The theme of being an émigré and the question of identity is important in the film. Chopin, who is the fourth character in the story, had a French father and was, after all, an emigrant. ‘I am not half Syrian, half Polish’ – says Basmadji. ‘I am fully Syrian and fully Polish.’ The protagonist left professional piano playing for programming, and returned to performing especially for the film – in Beirut he performed in traditional Syrian costume sewn by his mother, a Polish woman.
The subtitle ‘I Am Not Afraid of Darkness’ are the words of Leszek Możdżer. Before the performance he walks in Auschwitz along the road taken by the death wagons. He does not lose hope that music can be an antidote to trauma, it can be a light. Among the audience of the concert that day are people as child survivors of the transport. Together with the camera we follow the moved faces of the listeners, their impressions, their tears.
Here, the recipient – whether a resident of a refugee centre listening to Syrian pop music on a daily basis, an old concentration camp survivor or a North Korean refugee – is a more important character than the virtuoso himself, the pianist usually being the centre of attention and the cameras.
‘This is a film to listen to, watch and feel’ – describes the director, Joanna Kaczmarek.

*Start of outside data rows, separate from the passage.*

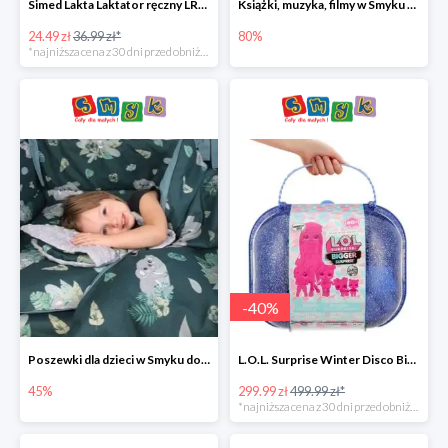
Simed Lakta Laktator ręczny LR-8 -34%
Książki, muzyka, filmy w Smyku do -80%
24.49 zł
36.99 zł*
80%
*najniższa cena z 30 dni przed obniżką
-
40
%
Poszewki dla dzieci w Smyku do -45%
L.O.L. Surprise Winter Disco Bigger Surprise Zestaw laleczek w walizce -40%
45%
299.99 zł
499.99 zł*
*najniższa cena z 30 dni przed obniżką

The makers of the poignant documentary looked at the significance of our backgrounds, lifestyles, age, education, experiences in terms of how we feel about music. ‘It turned out that inside we are all the same’ – says Joanna Kaczmarek, whose first film was also about music.
The film Chopin. I Am Not Afraid of Darkness was produced in collaboration with the Adam Mickiewicz Institute.